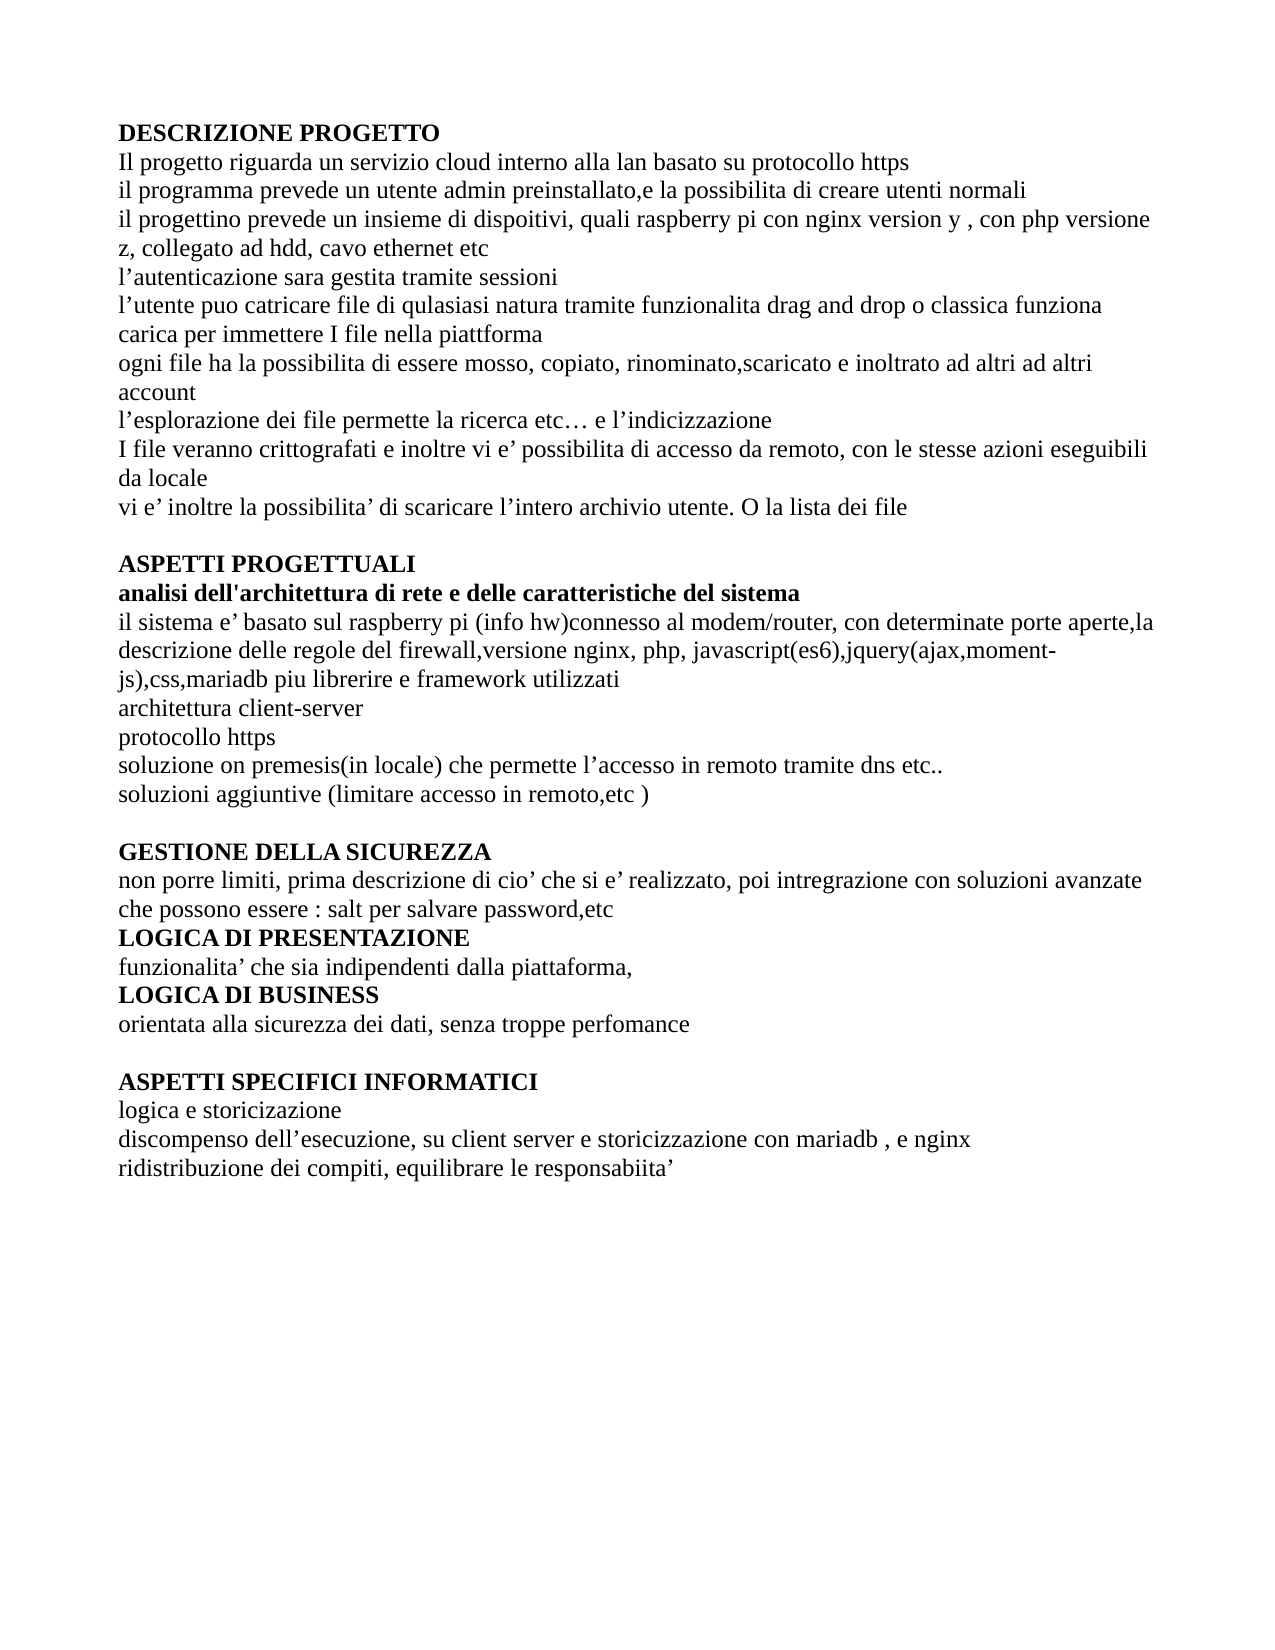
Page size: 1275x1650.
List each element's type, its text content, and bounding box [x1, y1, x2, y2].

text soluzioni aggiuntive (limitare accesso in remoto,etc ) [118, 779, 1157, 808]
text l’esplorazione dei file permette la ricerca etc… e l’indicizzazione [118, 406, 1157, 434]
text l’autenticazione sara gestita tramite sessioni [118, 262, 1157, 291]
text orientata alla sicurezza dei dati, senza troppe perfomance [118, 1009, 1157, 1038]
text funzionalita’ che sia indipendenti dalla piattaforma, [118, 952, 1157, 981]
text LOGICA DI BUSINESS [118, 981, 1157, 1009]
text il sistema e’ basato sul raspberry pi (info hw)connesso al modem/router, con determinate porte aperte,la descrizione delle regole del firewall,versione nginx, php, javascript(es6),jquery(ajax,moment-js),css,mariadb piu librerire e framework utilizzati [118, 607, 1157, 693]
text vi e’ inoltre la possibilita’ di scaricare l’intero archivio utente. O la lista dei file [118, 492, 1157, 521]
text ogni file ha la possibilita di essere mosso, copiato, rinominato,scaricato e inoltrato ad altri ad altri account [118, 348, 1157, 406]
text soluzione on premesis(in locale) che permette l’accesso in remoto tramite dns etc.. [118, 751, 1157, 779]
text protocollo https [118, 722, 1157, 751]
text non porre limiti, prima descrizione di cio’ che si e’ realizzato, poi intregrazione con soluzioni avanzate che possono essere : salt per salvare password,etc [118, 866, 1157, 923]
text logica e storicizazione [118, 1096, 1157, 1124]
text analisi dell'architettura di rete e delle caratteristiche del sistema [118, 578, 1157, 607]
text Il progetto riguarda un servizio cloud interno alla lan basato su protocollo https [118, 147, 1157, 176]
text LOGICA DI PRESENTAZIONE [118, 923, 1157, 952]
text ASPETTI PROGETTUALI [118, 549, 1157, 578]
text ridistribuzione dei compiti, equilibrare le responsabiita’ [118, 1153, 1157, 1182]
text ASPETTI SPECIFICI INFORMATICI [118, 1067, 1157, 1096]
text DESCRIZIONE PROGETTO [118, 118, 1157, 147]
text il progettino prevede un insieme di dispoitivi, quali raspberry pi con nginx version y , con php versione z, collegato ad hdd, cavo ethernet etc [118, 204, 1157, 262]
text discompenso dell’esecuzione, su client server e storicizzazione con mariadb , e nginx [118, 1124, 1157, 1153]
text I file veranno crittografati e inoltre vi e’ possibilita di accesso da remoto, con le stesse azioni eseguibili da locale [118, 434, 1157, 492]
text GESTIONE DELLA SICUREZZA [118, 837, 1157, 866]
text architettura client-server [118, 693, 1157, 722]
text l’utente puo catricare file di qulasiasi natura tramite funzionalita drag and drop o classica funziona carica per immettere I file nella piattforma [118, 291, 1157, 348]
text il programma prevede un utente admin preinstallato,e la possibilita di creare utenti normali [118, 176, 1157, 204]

* * * * * * *

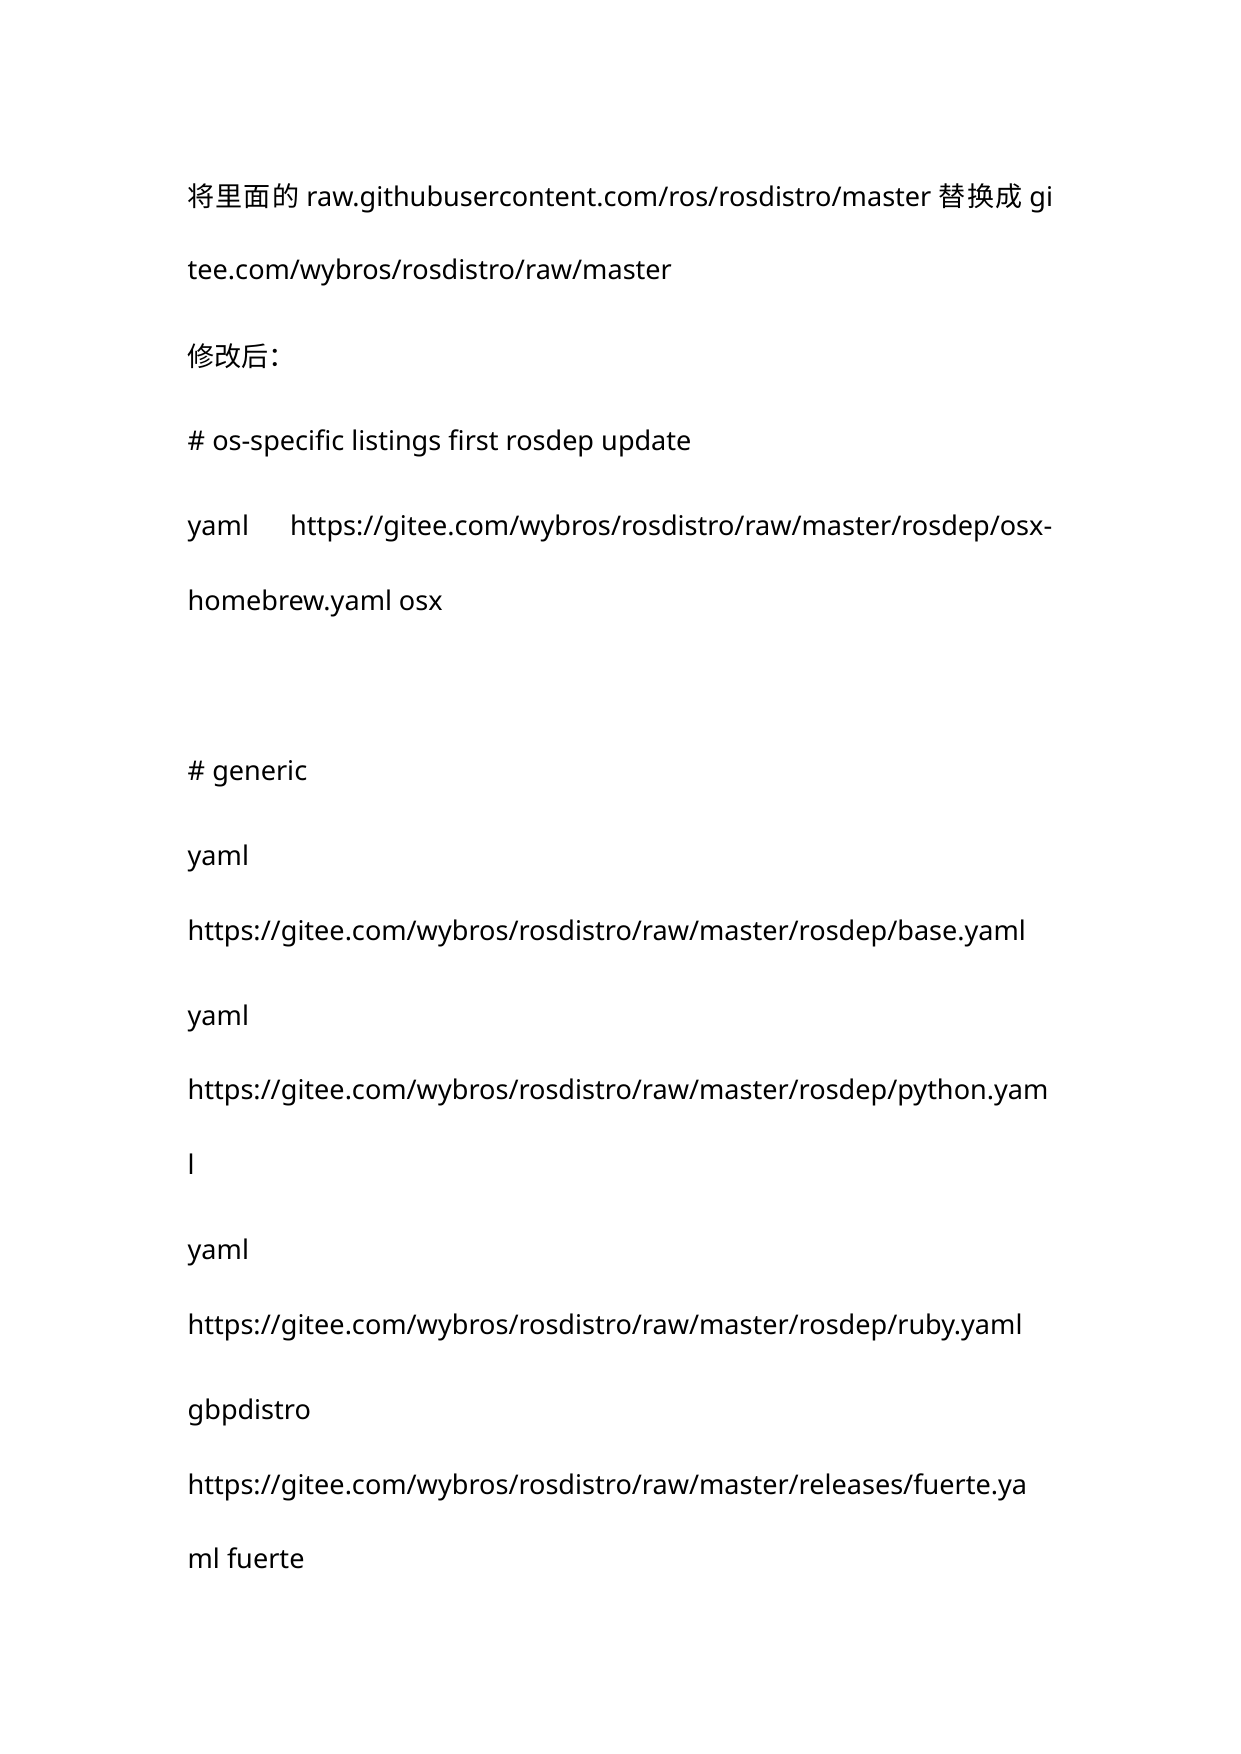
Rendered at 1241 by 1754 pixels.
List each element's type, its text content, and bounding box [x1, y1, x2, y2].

* * * * * * *

WHAT IS ASKED: Turn the data from the line containing "Page size: 1275x1650." through the line containing "text vi e’ inoltre", both included, into a numbered list, omitting blank lines.

EXERCISE RESULT:
1. Page size: 1275x1650.
2. List each element's type, its text content, and bounding box [x1, y1, x2, y2].
3. text soluzioni aggiuntive (limitare accesso in remoto,etc ) [118, 779, 1157, 808]
4. text l’esplorazione dei file permette la ricerca etc… e l’indicizzazione [118, 406, 1157, 434]
5. text l’autenticazione sara gestita tramite sessioni [118, 262, 1157, 291]
6. text orientata alla sicurezza dei dati, senza troppe perfomance [118, 1009, 1157, 1038]
7. text funzionalita’ che sia indipendenti dalla piattaforma, [118, 952, 1157, 981]
8. text LOGICA DI BUSINESS [118, 981, 1157, 1009]
9. text il sistema e’ basato sul raspberry pi (info hw)connesso al modem/router, con determinate porte aperte,la descrizione delle regole del firewall,versione nginx, php, javascript(es6),jquery(ajax,moment-js),css,mariadb piu librerire e framework utilizzati [118, 607, 1157, 693]
10. text vi e’ inoltre la possibilita’ di scaricare l’intero archivio utente. O la lista dei file [118, 492, 1157, 521]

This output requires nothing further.